Located inside the Ellis Hotel, the restaurant itself doesn’t specifically have any stories of hauntings but the hotel is well-known in Atlanta for it. The Ellis Hotel opened in 1913 under the name Winecoff Hotel, built out of brick and stone it was declared fireproof at the time despite not having sprinklers or fire escapes. In 1946, a fire broke out and while the fire department was quick to the scene, their ladders could only reach the 8th floor of the 15 story building. The end result, 119 of 280 guests died that night. This has led to supernatural experiences in the years to come, of footsteps in empty hallways, tools moving of their own accord, and ghostly faces seen in the windows screaming in terror. Some have even said they could hear the screams of women and children.
Located on the town square, this restaurant isn’t specifically haunted but the town square and former Public House across the square is where this tale starts. During the Civil War, the building nearby was a commissary, the owner’s daughter, Katherine, had a very public relationship with a Union soldier named Michael. Of course, it didn’t end well, Michael was hung from a tree in the square, as Katherine looked on from a window in the commissary. She soon afterward hung herself in that very building. It’s said that the ghosts of Katherine and Michael have been seen in the upper windows of the former Public House. So when sitting down to eat at the Mill Kitchen and Bar, feel free to take a long look across the square and see if you discover anything worth telling.
Is located directly across the street from Atlanta’s most haunted site…Oakland Cemetery. While the restaurant itself has no reports of ghosts, it overlooks a hot bed of activity.

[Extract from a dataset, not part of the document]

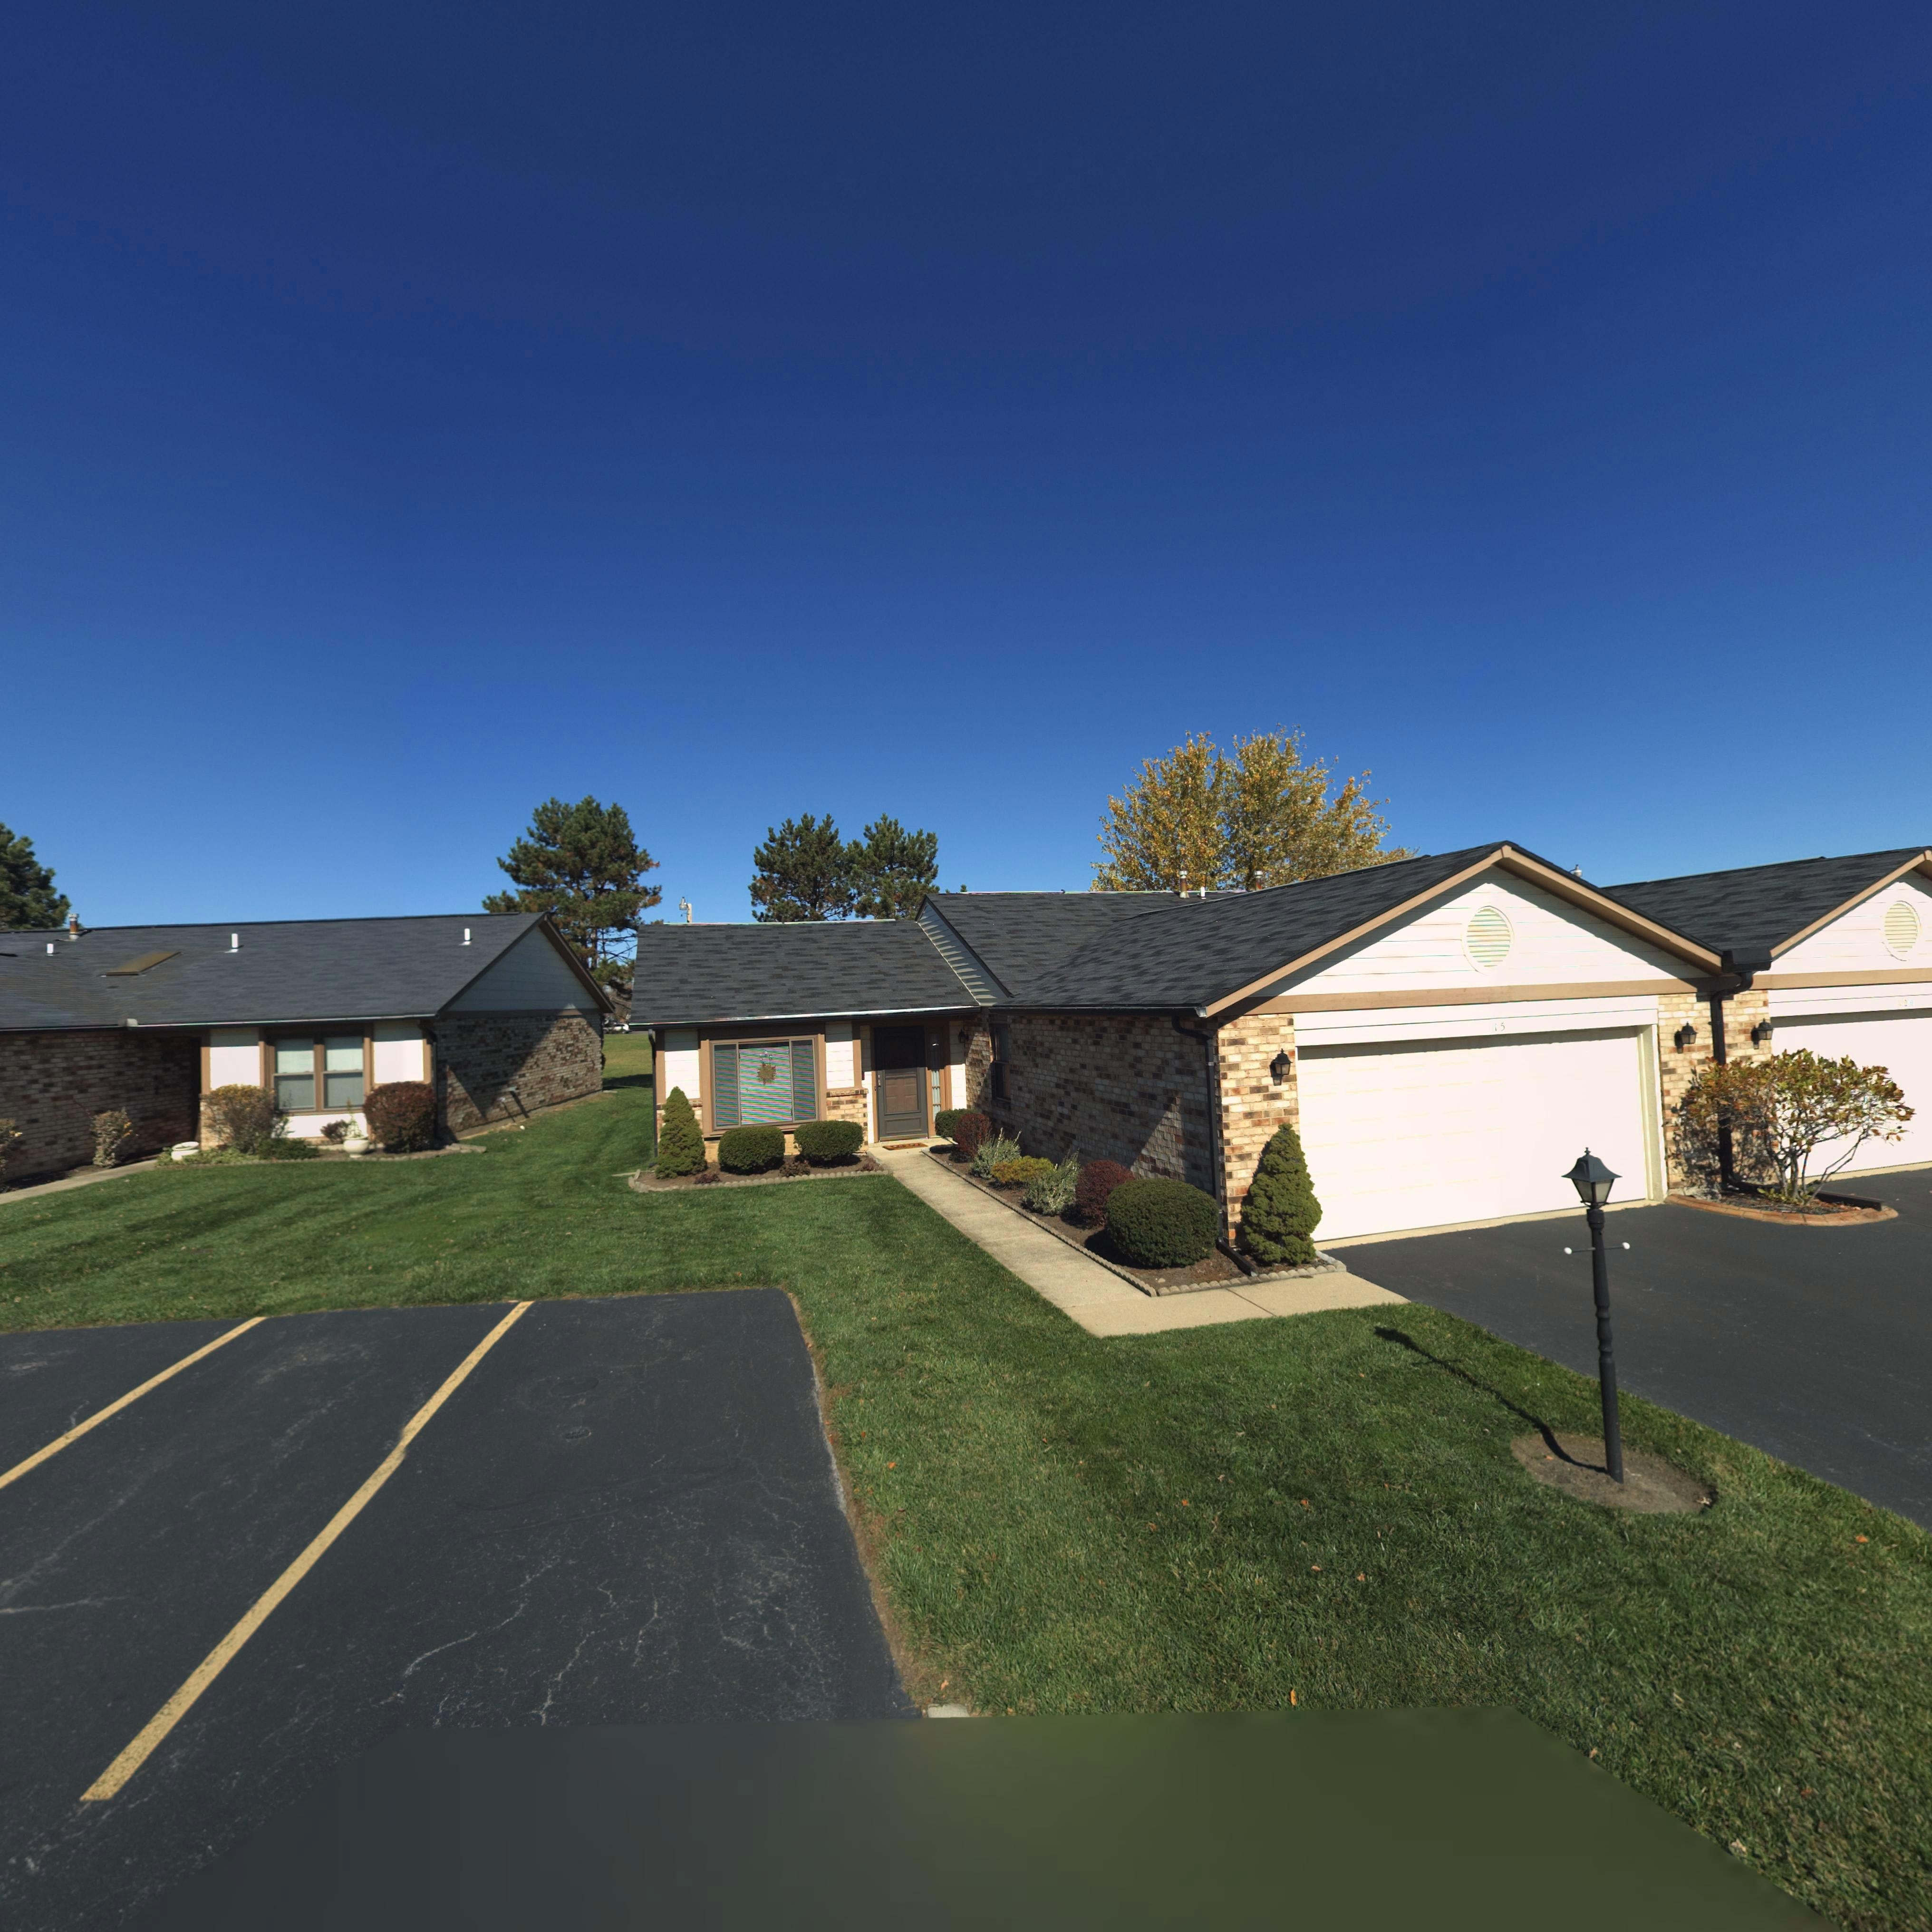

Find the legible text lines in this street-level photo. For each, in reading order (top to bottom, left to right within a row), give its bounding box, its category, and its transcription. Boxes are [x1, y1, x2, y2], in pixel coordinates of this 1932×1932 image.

[1896, 998, 1915, 1008] StreetNumber: *2*
[1493, 1021, 1506, 1032] StreetNumber: 15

So come at night for a roof top view over the cemetery and see if you notice anything out of the ordinary. The most common stories include that of ghostly men in Civil War uniforms wandering the grounds, lying wounded on headstones and even hanging from trees. Some have heard a distant Army roll call, with faint voices answering “heah” or “present”. For a more recent ghost, Jasper Newton Smith, a real estate investor has been known to climb out of his grave and sit in a chair on top of his mausoleum where his look-a-like statue is located and watch the world pass by, sometimes late at night he then walks the grounds.
Across the street from Fox Theater, the restaurant itself has no stories to tell, but there is plenty of activity just a few steps away. Opened in 1929 as a movie theater modeled after the ornate concert halls and ancient temples of the Far East, it contains several ghostly experiences. Two different women coming and going, as well as a Confederate Solider looking out the window. One of the women is dressed in 1930s style evening clothing, she suddenly appeared in the middle of the ladies lounge late at night before disappearing again within the blink of an eye. Another particular phenomena involves the elevator. In the 1940s, one of the managers and his girlfriend lived on the fourth floor. One day, she was found dead and it was ruled an accident. Ever since the backstage elevator heads to the fourth floor no matter what button is pushed.